Он обернулся и, понизив голос, продолжил:
— Заберёшь меня с собой, тогда будет разговор. Так — нет. Здесь вообще о странном лучше не говорить, и о том, что запрещено.
Мастер тем временем взял железную полосу и моим кинжалом сделал из неё строганину. Вот что значит спешка. Надо было с самого начала к мастерам прийти, выяснить все непонятки с их запретами.
Но пока мы чесали языки, примчался какой-то крендель, увидел на столе ножик и, не разобравшись в чем дело, начал орать:
— Какой шаман разрешил делать так?
— Что значит, разрешил, ты чё, старый пень?
— То, что разрешено делать, написано в книге! А что не написано, делать нельзя!
— Мужик, пасть закрой. Тебе в детстве не говорили, что когда разговаривают уважаемые люди, перебивать их невежливо?
Я забрал со стола кортик и вставил его в ножны.
— Покажи мне книги, может, я тебя прощу.
Я чего-то разозлился, от недопоя, наверное. Старый чёрт поворчал, но потом сказал, что у каждого Мастера есть такие книги, можешь, дескать, смотреть, если там хоть что-нибудь поймёшь. И умотал, что-то бурча себе под нос. Флаг тебе в руки и попутный ветер.
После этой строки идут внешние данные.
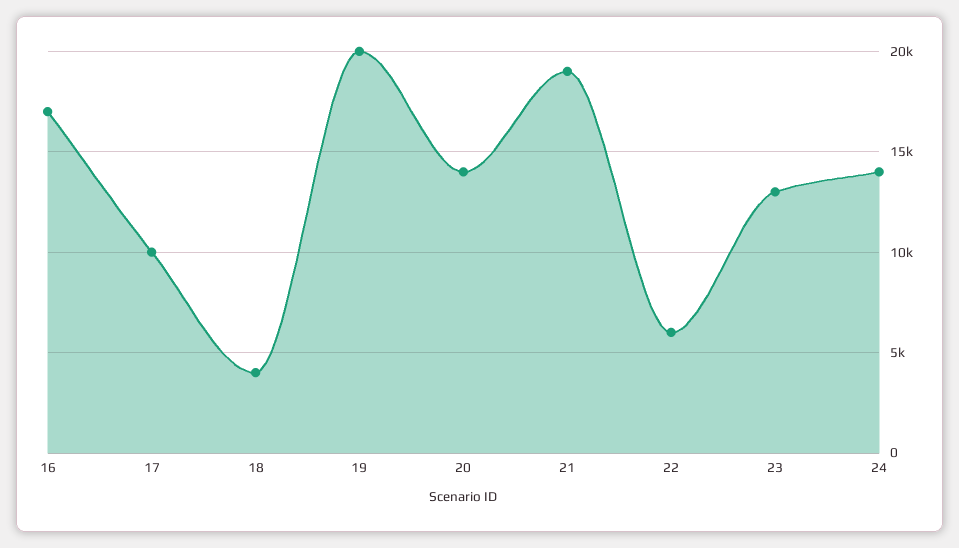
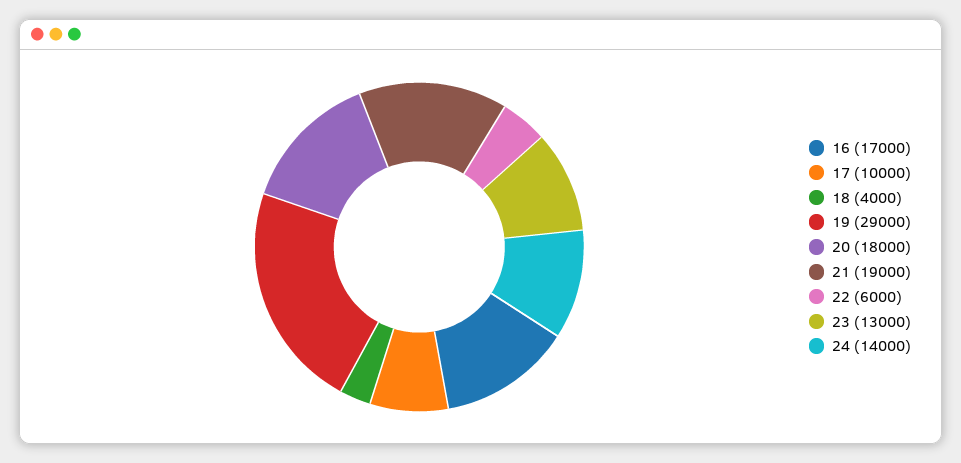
  {
    "16": 17000,
    "17": 10000,
    "18": 4000,
-   "19": 20000,
+   "19": 29000,
-   "20": 14000,
+   "20": 18000,
    "21": 19000,
    "22": 6000,
    "23": 13000,
    "24": 14000
  }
— Уважаемый Хайсэр, я не понимаю твоих слов. Что значит, «заберёшь меня с собой»? Я-то заберу, только не понимаю, как это делать.
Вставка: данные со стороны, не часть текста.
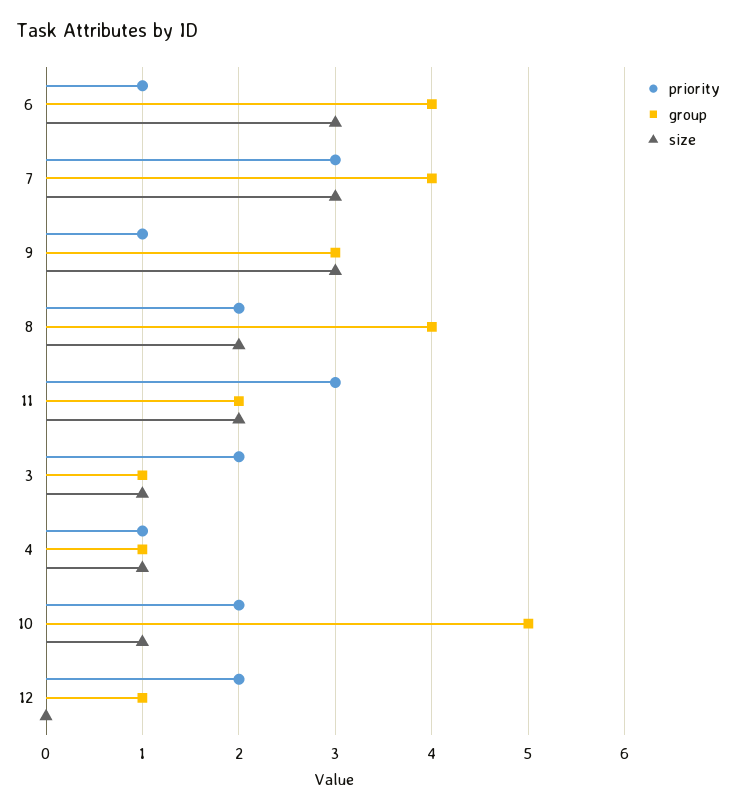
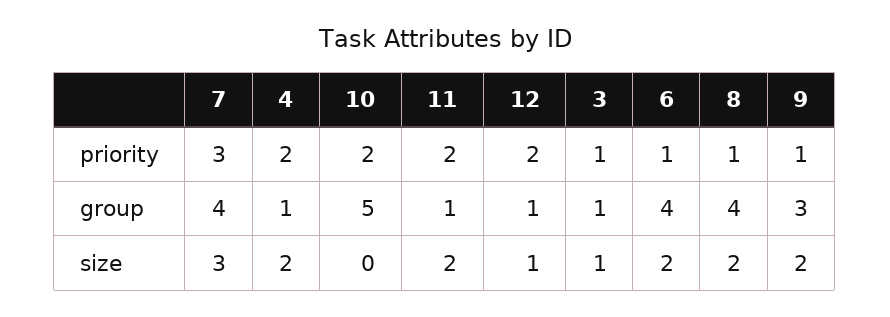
  {
    "priority": {
      "6": 1,
      "7": 3,
      "9": 1,
-     "8": 2,
+     "8": 1,
-     "11": 3,
+     "11": 2,
-     "3": 2,
+     "3": 1,
-     "4": 1,
+     "4": 2,
      "10": 2,
      "12": 2
    },
    "group": {
      "6": 4,
      "7": 4,
      "9": 3,
      "8": 4,
-     "11": 2,
+     "11": 1,
      "3": 1,
      "4": 1,
      "10": 5,
      "12": 1
    },
    "size": {
-     "6": 3,
+     "6": 2,
      "7": 3,
-     "9": 3,
+     "9": 2,
      "8": 2,
      "11": 2,
      "3": 1,
-     "4": 1,
+     "4": 2,
-     "10": 1,
+     "10": 0,
-     "12": 0
+     "12": 1
    }
  }

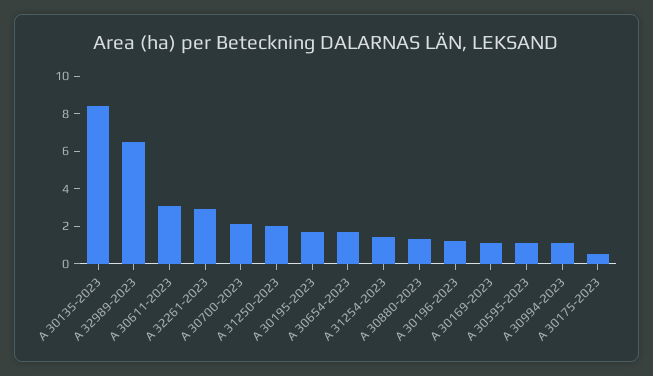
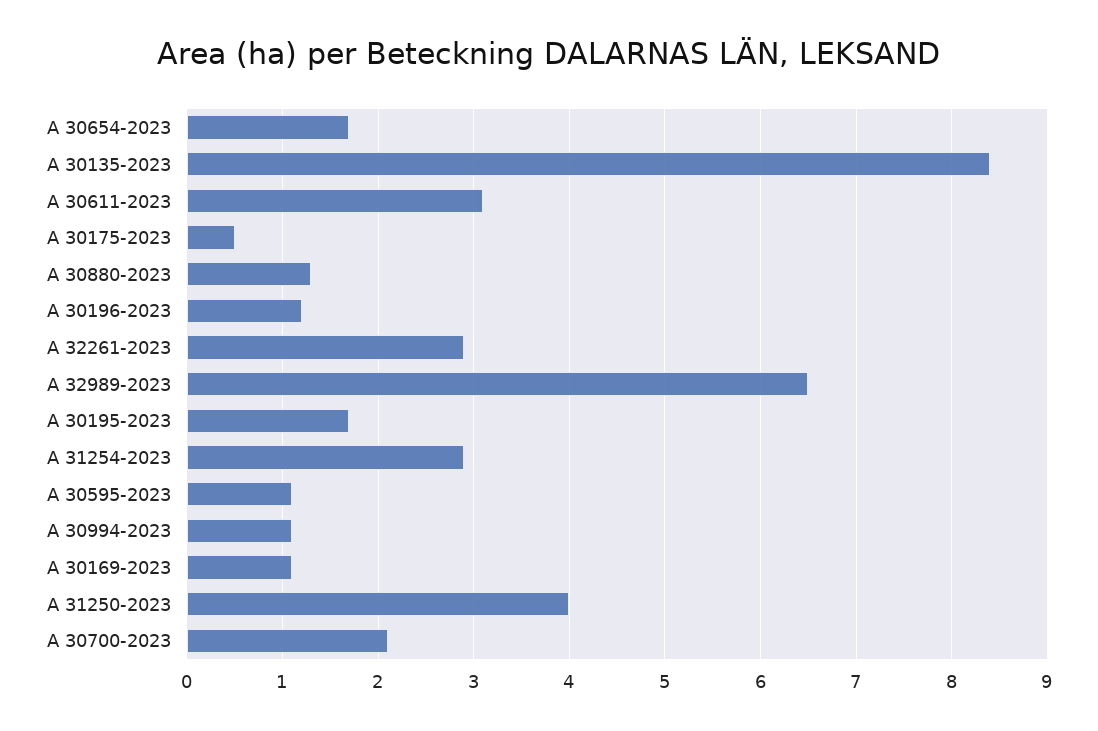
  {
    "A 30135-2023": 8.4,
    "A 32989-2023": 6.5,
    "A 30611-2023": 3.1,
    "A 32261-2023": 2.9,
    "A 30700-2023": 2.1,
-   "A 31250-2023": 2,
+   "A 31250-2023": 4,
    "A 30195-2023": 1.7,
    "A 30654-2023": 1.7,
-   "A 31254-2023": 1.5,
+   "A 31254-2023": 2.9,
    "A 30880-2023": 1.3,
    "A 30196-2023": 1.2,
    "A 30169-2023": 1.1,
    "A 30595-2023": 1.1,
    "A 30994-2023": 1.1,
    "A 30175-2023": 0.5
  }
— Мастера могут уезжать из города только, если Улахан Тойон разрешит. Просто так нельзя, — ответил мне уста.
— Короче, маэстро. Бери ноги в руки, в зубы книгу и пойдём ко мне домой, потолкуем без свидетелей. По дороге только зайдём, мне кое-что купить надо.
Тот, недолго думая, прихватил увесистый томик, и мы подались на базар. По дороге я встретил кого-то из мелких кандидатов в гринго, дал тому таньга и отправил к себе домой, с указанием, чтобы готовили обед. В разделе «Ткани» местного супермаркета, как всегда шум и гам. Мне нужна оранжевая ткань, пусть даже и без зелёненьких цветочков. Однако я опять натолкнулся на чудака, который продавал вискозу. Моё чувство прекрасного взбунтовалось, тем более, что цена была чуть меньше, чем шёлка. Я для верности выдернул клочок нитей из ткани и подпалил её зажигалкой. Точно. Оно самое и есть.
Продавец разинул рот и смотрит на меня, выпучив глаза.
— Аа-а-а-а-а! Шайтан!
Зажигалку увидел.
— Ну что вылупился, вшивая мохнатка абаасы! — взъярился я, — шёлк почему фальшивый продаёшь?
Когда про фальшивый шёлк услышали другие торговцы, то пришли в неописуемое волнение. Я дал волю своим растрёпанным нервам, разрешил себе погрузиться в экстаз базарной склоки, по свой эмоциональной насыщенности соизмеримой разве что со склокой трамвайной, кои в нашем Отечестве имели место быть. Её легко довести до апогея, а потом надо крикнуть «Бей гадов!» Грохнуть о мостовую чем-нибудь звонким, например, кирпичом в витрину. В этот самый момент и надо покидать трамвай, поскольку остановить погром уже невозможно и есть риск самому оказаться жертвой.